The Garmin Lily isn’t a sports watch anywhere, but it still has several training modes: walking, running, treadmill running, cardio training, strength training, swimming in the pool, and cycling. In addition, thanks to the integrated heart rate sensor, the watch is well acquainted with your heart rate during training and rest.
And Lily doesn’t have integrated GPS but can retrieve GPS information from a connected smartphone. Most of us always have a phone with them anyway, and in my experience, the watch got connected to the phone very quickly at the beginning of training – much faster than it takes time for some cooler sports to watch to receive a GPS signal. Of course, this may depend on the specific phone, the quality of the Bluetooth connection, and even how deep into your bag your phone is hidden. Of course, if you like to keep your phone in power-saving mode, which does not allow the watch to stay in touch with the application, this feature will not work exactly.
The clock can also be set to detect a workout automatically. Still, in this case, it does not connect to the phone or receive GPS information from it, so it may be inaccurate and may not allow you to study the workout route on the map at the end of a running or walking lap.
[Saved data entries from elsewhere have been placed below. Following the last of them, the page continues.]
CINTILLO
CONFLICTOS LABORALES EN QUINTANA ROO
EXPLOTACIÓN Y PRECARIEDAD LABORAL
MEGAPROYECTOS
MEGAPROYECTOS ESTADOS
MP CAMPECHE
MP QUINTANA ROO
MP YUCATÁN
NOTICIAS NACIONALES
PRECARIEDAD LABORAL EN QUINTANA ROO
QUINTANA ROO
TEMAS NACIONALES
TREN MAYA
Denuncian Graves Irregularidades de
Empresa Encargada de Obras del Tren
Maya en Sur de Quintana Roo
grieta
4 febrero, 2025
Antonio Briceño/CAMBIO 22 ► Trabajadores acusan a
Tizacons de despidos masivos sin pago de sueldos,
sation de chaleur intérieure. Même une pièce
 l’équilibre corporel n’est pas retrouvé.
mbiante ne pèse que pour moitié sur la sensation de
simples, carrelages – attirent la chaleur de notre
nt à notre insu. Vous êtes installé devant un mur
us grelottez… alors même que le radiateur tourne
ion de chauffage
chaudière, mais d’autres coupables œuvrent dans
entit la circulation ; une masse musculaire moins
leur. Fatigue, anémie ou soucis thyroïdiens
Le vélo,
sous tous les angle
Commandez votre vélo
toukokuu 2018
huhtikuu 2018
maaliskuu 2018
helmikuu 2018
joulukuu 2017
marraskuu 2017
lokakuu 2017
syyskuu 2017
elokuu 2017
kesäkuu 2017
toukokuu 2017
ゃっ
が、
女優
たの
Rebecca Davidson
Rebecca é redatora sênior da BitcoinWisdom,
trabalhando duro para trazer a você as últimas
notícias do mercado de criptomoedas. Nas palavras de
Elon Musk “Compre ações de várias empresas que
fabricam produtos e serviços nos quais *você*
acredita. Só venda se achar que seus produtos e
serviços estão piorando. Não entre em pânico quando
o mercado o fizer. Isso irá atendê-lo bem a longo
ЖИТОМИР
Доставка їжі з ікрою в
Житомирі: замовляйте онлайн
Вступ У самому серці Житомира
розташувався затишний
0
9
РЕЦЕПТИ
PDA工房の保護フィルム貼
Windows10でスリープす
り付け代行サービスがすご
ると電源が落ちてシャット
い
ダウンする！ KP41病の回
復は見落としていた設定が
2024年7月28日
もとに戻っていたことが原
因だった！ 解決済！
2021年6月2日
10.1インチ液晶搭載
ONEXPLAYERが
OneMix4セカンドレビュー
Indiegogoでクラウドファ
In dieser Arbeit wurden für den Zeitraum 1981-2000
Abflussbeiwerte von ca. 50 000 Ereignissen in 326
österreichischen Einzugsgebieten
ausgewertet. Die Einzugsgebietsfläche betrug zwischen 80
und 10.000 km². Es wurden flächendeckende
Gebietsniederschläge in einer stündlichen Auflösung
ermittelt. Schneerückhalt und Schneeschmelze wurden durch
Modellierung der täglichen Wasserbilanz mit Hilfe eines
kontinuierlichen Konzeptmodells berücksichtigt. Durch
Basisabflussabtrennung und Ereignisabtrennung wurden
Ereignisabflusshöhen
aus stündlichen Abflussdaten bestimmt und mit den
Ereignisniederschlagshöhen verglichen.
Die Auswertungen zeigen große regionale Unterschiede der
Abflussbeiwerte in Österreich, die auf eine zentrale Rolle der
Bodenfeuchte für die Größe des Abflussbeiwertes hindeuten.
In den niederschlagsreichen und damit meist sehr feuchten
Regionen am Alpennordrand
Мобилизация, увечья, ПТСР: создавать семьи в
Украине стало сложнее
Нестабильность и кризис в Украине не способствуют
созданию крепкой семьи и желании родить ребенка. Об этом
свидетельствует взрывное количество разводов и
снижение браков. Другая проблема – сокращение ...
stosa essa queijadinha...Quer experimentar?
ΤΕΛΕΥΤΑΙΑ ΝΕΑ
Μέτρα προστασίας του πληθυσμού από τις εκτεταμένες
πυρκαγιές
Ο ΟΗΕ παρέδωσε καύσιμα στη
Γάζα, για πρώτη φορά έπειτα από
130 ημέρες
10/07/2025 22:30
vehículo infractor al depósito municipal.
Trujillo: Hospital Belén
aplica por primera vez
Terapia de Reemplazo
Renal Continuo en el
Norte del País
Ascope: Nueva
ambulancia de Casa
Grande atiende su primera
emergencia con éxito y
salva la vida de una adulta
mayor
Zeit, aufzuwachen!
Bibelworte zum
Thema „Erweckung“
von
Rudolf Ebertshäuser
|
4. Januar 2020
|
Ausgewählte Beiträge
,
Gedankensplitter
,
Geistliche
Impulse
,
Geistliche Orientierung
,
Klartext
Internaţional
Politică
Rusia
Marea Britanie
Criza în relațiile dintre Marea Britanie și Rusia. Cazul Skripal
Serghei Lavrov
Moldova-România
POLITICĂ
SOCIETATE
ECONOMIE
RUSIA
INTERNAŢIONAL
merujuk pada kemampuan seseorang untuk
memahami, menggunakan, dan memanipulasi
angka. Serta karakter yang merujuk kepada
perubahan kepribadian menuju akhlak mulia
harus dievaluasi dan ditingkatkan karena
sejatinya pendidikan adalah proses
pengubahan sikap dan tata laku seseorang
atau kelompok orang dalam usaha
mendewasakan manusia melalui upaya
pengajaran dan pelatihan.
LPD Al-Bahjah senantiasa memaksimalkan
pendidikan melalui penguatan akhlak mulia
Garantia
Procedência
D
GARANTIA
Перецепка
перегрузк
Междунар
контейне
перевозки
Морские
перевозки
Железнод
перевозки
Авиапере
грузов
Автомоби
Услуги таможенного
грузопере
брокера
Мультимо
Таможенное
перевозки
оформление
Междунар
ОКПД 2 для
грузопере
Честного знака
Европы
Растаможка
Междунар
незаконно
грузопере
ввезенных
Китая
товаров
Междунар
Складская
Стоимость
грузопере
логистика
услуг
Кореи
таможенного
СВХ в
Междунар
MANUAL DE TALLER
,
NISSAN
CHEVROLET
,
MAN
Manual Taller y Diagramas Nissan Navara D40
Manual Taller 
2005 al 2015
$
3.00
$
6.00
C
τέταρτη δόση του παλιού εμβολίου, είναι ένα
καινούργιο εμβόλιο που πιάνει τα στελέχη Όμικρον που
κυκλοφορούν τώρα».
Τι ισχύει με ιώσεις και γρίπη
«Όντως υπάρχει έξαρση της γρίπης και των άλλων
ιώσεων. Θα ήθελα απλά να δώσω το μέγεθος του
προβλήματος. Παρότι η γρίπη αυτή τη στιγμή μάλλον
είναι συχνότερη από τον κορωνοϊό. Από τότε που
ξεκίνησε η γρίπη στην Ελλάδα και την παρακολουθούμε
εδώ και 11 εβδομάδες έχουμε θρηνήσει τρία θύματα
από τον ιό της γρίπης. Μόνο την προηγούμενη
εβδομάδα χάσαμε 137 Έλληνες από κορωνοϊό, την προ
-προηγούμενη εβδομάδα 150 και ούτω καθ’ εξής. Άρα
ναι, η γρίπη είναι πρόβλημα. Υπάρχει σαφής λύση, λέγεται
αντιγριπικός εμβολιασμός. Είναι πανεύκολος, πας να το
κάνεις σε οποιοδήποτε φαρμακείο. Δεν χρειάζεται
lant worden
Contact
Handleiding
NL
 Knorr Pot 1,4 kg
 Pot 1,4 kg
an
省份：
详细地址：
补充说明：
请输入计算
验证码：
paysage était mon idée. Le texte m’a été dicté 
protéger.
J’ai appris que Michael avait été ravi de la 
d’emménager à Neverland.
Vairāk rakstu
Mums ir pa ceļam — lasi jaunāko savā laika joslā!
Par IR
Garmin Lily is a beautifully designed activity watch dedicated to health rather than sports. It’s the perfect choice for those who don’t need a smart gadget lately but appreciate the in-depth activity and health monitoring, as well as simpler smart features like phone alerts, the weather forecast on your wrist, and control of your phone’s music app.
The Lily is even equipped with several training modes. The lack of an integrated GPS can’t be overwhelmed – marathon trainers aren’t the target of Garmin Lily anyway, and the GPS feature connected to the phone works very smoothly. So you could say that the Garmin Lily is an accurate activity monitor and health monitor but mediocre sports and smartwatch. Fortunately, her beautiful appearance compensates for what is missing inside.